The All Blacks will be every bit as motivated by the Chicago defeat as Ireland will be by the subsequent loss in the Aviva stadium and Umaga, unsurprisingly, subscribes to the theory that the wound was more a scar than a nick.

“You learn a lot from the scars that you get. If you think it was a nick, you can get complacent and see it as just an anomaly. If the scar is deep enough, you get to learn a lot more out of it. For us, the first time that it’s happened scars you deeply when you are part of the side that has created history, not the history that you want. For me, I would say it would scar them deeply. They want to make sure that they can put things right in their minds.”

This tour is important for the continuing development of players such as Karl Tu’inukuafe and, accordingly, Umaga maintains the All Blacks “are not where they want to be, but you don’t want to be where you want to be a year before the World Cup.”

Umaga was as influential as anybody in reviving Bundee Aki’s career when coming across him as a teller in a bank and persuading him to start playing against with Counties Manakau, when Umaga was their coach.

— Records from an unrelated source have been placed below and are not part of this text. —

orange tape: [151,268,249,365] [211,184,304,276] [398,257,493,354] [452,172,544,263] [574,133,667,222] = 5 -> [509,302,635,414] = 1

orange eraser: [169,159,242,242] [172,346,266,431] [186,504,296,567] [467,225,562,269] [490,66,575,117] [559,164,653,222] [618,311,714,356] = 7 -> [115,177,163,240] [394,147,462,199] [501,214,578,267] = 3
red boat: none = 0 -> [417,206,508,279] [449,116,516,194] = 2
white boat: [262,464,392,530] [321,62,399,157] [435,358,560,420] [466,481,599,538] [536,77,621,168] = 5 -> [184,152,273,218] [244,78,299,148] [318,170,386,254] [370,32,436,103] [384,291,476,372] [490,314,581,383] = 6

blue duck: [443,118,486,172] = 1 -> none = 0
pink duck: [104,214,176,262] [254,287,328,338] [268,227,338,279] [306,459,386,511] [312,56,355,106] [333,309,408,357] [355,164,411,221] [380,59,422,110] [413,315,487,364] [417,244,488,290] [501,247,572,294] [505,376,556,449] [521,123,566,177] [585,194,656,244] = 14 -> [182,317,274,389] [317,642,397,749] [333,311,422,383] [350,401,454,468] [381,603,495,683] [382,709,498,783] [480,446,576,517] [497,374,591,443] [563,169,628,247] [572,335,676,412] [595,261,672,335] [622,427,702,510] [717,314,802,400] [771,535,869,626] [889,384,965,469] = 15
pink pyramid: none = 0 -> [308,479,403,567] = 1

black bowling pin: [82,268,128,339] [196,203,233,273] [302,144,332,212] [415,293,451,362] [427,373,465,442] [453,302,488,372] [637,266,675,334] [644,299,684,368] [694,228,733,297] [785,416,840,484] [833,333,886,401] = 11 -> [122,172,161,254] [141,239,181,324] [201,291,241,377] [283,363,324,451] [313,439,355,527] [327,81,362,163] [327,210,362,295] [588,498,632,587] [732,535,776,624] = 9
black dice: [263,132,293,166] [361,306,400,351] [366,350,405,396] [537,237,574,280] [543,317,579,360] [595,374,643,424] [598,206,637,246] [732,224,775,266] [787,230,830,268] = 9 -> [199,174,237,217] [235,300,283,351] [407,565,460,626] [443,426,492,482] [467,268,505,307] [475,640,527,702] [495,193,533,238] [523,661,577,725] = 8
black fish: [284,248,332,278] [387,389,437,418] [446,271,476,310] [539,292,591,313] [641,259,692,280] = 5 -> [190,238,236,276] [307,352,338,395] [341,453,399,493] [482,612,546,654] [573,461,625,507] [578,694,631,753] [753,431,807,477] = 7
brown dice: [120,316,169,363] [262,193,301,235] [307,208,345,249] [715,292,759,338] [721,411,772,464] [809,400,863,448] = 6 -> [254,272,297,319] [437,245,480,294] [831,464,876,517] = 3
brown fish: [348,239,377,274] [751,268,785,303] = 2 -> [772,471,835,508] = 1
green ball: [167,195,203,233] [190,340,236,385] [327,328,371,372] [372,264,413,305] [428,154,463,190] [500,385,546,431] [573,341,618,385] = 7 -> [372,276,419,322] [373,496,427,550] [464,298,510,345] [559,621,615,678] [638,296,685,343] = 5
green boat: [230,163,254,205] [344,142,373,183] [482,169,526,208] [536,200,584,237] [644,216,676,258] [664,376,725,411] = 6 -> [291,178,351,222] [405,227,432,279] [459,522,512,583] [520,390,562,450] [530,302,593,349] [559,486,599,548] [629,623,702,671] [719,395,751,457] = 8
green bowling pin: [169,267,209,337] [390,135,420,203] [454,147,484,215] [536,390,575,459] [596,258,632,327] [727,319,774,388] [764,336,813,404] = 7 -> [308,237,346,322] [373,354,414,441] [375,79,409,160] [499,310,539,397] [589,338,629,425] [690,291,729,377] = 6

“It’s been great from my perspective to watch Bundee develop as a player and take the opportunities that have been afforded him. As a young man when I first came across him, he was at a bit of a crossroads in terms of what he wanted to do with his life. And he got involved in rugby, we asked him to get back involved and he has really put in some great shifts into where he is now compared to where he was then. It’s a great story. I’m really proud to see what he has achieved. I had dinner with him last night which he paid for so I’m very fortunate about that!”